The cool air of the house hit me in the face, and it felt good after such a long, hot drive. Our old family dog, Dan, came into the living room to greet me. He was a tan wiener dog — well, he used to be tan. He had so many white and grey hairs they almost dominated his coat now. I couldn't believe how old he was getting. The little dog had been my best friend in middle school when kids were vicious or a crush ended badly. I bent over and picked him up into a hug. My current heartbreak was a little too much for him to cure, but it was still good to see him again.

"I'm sure that dog is happy to have his Tessa home. He's getting to look more and more like your old man you know." Dad ran a hand through his salt and pepper hair.

"Don't worry, the more silver in your hair the more wisdom you have." I jumped into the oversized forest green couch; why my mother purchased the eye sores, I'd never know.

"I don't know about that," he said, settling into his arm chair of the same shade. "I've known some grey haired idiots."

I laughed, but it fell a little flat under his scrutinizing gaze.

"Are you okay, sweetheart?"

"I'm all right." I broke off when I saw that he wasn't buying it. "I'm better than I was." I shuddered, thinking of how hard it must have been when he had seen me in the aftermath. My Dad was the first person I called and told about the breakup. He had kept me on the line while I drove home and met me at the halfway point, so he could drive the rest of the way. Driving while in hysterics wasn't the safest of things to do, so I let him.

"You still seem so sad."

"I still am sad." There was no point in lying to a detective. He'd see right through me. I just had to choose what to be honest about and what to hide so he didn't worry. This trip was to ease his worry, not increase it.

"Do you think" He stopped himself, looking torn.

"What?" I asked.

He sighed. "Do you think you made the right choice, I mean, maybe you should take Phillip back."

"No," I blurted without hesitation. "I'd rather be alone than be with him." I'd be lying if I said I had never thought about going back to him, especially at first. But it was easier to stay strong when there was a state between us.

"But you're so sad; I can't stand to see you like this! I never liked him, but maybe it would be better if you—"

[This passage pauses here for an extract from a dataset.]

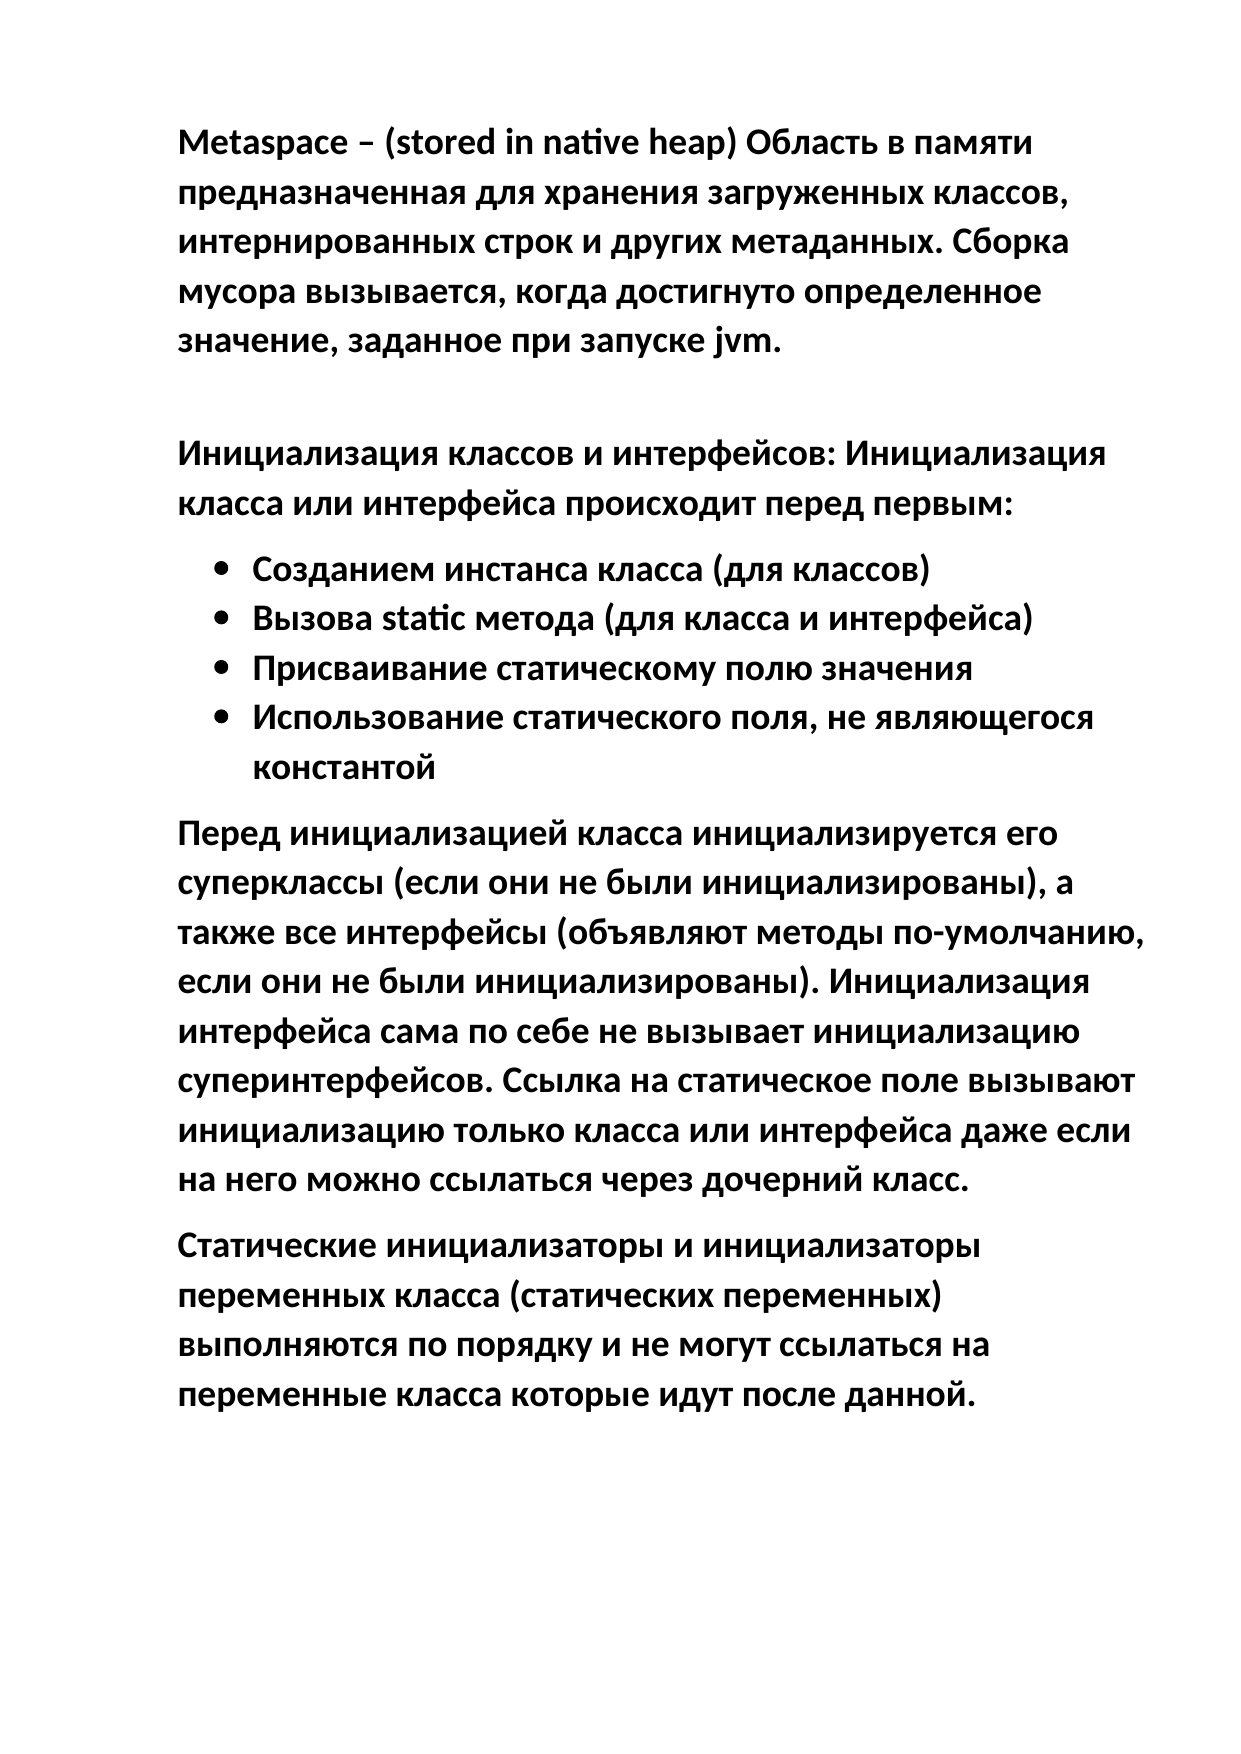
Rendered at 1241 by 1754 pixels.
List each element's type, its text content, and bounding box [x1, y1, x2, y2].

"Dad," I interrupted. "Listen, I was sad when I was with him too. I didn't like myself when I was with him; I was never good enough. No matter what I did." I sighed and looked at the dog sitting so content in my lap. "Maybe I'll always be a little sad, maybe I'll never fall in love again, but I'd rather be sad and lonely out of a relationship then in one."

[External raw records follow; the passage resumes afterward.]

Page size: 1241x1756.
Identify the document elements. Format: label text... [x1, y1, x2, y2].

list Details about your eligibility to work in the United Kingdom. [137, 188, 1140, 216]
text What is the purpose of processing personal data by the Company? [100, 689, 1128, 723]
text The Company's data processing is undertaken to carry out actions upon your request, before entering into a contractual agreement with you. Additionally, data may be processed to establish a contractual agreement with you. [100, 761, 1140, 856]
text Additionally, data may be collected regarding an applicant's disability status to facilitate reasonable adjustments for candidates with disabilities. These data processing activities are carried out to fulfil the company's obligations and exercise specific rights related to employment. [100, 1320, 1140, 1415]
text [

"He made you feel like you weren't good enough?" He steamed.

"It isn't his fault. That's just his personality. I blame myself for staying with him for so long. I'm the one that allowed it to happen, and anyway, it's done now and my self-esteem is on the rise." It was the truth. I looked back up at my father, and his face was so red it was almost purple. "Dad, I'm fine. There's no reason to get mad."

He took a deep breath. "That's really easy to say. You'll understand when you have children of your own. See, raising a kid is like growing an oak tree; it takes hours of care and decades to grow. Knowing that he ever made you feel inadequate… it's like he came along and chopped that tree down. The tree your mother and I nurtured into such a strong unwavering thing."